-- START Records to process --
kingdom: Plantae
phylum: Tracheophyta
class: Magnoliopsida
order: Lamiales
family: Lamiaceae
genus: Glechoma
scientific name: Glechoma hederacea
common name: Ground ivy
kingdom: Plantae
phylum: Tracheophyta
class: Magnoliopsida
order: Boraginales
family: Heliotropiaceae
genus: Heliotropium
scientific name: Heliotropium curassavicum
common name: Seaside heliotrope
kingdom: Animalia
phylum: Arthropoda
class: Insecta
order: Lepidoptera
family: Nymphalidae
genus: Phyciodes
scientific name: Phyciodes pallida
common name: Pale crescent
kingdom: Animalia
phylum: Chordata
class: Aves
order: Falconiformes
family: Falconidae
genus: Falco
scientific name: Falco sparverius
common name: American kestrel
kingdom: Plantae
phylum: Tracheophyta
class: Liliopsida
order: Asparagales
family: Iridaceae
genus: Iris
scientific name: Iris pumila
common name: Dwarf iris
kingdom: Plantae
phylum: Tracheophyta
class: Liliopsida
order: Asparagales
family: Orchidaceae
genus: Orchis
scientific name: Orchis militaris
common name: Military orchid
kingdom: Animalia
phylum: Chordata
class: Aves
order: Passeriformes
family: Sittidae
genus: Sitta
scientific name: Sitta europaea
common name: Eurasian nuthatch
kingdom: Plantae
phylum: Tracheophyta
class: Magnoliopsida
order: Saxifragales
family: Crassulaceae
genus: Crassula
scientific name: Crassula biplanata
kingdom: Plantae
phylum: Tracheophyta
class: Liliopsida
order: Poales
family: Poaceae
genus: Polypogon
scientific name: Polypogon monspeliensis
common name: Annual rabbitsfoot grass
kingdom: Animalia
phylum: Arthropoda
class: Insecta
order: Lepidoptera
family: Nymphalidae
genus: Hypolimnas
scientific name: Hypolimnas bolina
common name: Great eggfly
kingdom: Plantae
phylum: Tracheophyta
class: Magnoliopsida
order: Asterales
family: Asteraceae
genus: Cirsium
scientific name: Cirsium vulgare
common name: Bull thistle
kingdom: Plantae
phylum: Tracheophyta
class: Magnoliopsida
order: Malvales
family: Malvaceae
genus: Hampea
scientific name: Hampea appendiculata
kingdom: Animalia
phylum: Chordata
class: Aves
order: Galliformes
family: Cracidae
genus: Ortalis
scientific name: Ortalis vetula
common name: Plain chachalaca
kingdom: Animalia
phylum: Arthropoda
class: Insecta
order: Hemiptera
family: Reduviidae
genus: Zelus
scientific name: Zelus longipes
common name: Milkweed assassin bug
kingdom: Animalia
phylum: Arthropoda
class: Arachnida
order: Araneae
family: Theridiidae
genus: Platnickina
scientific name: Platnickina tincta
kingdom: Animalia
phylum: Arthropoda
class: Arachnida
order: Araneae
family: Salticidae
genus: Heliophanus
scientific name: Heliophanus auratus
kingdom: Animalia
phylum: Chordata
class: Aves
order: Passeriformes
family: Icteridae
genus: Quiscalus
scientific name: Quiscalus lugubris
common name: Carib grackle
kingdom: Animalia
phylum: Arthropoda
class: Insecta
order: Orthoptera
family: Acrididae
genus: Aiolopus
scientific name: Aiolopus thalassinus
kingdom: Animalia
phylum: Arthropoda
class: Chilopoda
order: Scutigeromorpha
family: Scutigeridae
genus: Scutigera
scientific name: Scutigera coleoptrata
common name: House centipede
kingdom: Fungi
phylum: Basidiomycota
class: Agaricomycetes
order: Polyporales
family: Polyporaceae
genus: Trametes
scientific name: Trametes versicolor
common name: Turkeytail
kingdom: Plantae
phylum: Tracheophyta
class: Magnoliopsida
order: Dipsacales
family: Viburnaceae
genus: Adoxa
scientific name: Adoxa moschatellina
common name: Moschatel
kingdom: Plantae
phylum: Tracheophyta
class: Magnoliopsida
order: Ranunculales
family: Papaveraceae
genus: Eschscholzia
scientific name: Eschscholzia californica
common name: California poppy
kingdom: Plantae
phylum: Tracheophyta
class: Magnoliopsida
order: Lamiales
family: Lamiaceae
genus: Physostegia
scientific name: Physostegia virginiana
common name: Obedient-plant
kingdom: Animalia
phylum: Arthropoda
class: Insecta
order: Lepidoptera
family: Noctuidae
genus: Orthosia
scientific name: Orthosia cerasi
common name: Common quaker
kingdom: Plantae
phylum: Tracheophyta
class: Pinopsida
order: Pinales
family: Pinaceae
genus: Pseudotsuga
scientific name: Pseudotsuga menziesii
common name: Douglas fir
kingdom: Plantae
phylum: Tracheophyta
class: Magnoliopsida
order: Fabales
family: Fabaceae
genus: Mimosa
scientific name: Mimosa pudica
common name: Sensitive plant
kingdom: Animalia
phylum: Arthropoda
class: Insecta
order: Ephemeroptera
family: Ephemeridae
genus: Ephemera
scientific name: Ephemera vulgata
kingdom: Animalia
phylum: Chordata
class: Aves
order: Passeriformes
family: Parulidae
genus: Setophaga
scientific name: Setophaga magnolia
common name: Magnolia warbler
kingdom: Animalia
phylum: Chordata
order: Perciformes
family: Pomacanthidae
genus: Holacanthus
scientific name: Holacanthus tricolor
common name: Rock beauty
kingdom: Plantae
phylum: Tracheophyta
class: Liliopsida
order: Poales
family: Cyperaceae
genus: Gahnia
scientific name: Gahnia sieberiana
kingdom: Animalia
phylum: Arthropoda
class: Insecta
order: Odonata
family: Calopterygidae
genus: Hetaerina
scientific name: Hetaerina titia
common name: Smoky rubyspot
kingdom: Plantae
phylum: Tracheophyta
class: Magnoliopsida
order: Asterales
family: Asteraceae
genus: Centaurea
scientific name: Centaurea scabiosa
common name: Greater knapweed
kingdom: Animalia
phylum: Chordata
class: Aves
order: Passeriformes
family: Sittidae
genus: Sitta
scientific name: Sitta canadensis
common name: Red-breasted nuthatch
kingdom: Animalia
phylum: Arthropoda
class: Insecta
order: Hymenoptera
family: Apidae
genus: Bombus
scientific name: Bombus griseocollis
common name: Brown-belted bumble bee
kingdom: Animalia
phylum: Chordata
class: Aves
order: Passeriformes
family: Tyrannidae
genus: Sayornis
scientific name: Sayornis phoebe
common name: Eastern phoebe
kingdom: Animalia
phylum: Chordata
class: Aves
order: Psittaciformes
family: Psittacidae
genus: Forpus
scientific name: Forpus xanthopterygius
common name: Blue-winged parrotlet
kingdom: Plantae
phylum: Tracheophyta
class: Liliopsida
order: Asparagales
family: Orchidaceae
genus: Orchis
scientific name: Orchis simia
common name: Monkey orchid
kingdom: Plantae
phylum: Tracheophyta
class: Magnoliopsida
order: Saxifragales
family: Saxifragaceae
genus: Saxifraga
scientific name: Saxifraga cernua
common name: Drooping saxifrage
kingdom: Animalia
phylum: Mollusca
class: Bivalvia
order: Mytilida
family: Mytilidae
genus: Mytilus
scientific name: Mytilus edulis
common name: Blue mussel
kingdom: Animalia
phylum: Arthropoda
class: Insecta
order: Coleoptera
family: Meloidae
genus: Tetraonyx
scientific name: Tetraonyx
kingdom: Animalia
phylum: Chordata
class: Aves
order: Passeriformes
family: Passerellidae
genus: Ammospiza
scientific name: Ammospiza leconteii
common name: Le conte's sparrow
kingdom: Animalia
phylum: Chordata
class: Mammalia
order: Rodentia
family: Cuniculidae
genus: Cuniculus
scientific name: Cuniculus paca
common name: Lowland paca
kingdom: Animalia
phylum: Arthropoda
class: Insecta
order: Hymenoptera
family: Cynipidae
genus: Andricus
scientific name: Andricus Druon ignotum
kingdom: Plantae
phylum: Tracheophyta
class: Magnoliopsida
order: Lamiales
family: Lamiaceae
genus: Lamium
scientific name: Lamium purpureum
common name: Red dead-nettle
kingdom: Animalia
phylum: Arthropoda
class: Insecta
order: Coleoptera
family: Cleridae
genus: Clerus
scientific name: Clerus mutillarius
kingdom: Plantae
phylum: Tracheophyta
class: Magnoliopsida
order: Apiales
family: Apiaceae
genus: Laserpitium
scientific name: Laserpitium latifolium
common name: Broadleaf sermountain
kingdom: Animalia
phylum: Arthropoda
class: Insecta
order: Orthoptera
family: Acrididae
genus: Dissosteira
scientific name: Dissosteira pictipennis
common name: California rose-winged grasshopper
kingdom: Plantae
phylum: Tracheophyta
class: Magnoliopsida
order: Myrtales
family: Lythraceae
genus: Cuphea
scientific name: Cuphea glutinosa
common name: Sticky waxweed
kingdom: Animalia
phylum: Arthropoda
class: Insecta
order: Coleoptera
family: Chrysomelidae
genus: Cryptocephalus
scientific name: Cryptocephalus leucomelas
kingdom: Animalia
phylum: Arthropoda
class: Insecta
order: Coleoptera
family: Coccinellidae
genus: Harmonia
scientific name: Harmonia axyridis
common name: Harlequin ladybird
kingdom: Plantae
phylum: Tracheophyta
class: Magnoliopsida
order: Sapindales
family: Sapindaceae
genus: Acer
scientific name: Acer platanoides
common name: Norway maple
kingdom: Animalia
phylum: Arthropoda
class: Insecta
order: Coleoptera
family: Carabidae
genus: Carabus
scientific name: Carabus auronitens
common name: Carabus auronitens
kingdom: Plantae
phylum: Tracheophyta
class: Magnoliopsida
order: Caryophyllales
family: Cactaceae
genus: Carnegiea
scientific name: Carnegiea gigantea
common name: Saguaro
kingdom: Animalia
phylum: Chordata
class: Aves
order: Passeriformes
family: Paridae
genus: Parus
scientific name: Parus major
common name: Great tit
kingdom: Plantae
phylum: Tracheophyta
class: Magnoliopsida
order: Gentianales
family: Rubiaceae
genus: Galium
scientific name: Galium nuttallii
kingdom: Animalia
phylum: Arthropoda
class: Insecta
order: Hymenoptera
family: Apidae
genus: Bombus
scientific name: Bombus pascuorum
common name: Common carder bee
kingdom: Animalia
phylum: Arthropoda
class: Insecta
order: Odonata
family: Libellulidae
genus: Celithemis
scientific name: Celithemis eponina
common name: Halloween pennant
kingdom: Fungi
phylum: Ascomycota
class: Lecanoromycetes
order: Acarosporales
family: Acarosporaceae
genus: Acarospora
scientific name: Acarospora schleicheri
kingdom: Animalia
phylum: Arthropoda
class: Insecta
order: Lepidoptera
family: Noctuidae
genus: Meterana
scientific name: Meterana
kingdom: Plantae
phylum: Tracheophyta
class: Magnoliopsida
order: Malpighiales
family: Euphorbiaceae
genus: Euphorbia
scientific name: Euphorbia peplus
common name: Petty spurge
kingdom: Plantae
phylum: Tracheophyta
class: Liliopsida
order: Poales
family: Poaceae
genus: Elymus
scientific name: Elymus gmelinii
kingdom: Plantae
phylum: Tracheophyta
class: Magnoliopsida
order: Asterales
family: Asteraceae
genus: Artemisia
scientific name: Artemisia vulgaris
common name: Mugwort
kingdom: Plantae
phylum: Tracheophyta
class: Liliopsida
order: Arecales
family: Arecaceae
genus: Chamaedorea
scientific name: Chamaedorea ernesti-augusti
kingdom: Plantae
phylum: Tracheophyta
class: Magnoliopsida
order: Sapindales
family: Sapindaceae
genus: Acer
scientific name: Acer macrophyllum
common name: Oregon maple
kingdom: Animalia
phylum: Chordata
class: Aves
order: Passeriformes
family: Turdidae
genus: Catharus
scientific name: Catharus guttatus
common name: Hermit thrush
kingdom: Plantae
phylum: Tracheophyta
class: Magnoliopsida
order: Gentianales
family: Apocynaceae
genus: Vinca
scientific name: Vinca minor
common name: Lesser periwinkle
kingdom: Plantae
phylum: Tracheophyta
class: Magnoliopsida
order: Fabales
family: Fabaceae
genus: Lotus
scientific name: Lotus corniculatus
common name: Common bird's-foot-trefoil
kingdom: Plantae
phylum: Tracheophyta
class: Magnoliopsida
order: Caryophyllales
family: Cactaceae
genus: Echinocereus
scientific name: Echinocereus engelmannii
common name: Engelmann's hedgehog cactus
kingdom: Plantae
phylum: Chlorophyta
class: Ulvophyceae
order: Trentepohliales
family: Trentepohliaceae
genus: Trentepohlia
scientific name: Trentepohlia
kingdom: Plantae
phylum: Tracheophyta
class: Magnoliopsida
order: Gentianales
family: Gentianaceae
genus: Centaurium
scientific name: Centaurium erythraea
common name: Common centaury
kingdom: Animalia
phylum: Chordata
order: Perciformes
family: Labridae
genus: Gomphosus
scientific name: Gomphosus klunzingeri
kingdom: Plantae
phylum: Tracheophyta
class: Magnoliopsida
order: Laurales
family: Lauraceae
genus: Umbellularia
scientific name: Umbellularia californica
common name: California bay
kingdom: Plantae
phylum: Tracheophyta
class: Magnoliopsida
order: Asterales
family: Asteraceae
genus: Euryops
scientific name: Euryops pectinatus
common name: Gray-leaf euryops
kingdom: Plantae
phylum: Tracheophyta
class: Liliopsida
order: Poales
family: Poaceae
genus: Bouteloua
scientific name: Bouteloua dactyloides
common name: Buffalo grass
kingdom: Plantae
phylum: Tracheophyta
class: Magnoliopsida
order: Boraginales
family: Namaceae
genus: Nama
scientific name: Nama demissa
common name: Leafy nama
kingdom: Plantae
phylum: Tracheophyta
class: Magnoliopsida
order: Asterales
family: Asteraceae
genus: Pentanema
-- END Records to process --
Rename "common name" to "vernacular name" in the entries, starting at the first line and continuing through the line with "genus: Phyciodes", and write those lines out again with nothing else changed.

_Exercise answer:_
kingdom: Plantae
phylum: Tracheophyta
class: Magnoliopsida
order: Lamiales
family: Lamiaceae
genus: Glechoma
scientific name: Glechoma hederacea
vernacular name: Ground ivy
kingdom: Plantae
phylum: Tracheophyta
class: Magnoliopsida
order: Boraginales
family: Heliotropiaceae
genus: Heliotropium
scientific name: Heliotropium curassavicum
vernacular name: Seaside heliotrope
kingdom: Animalia
phylum: Arthropoda
class: Insecta
order: Lepidoptera
family: Nymphalidae
genus: Phyciodes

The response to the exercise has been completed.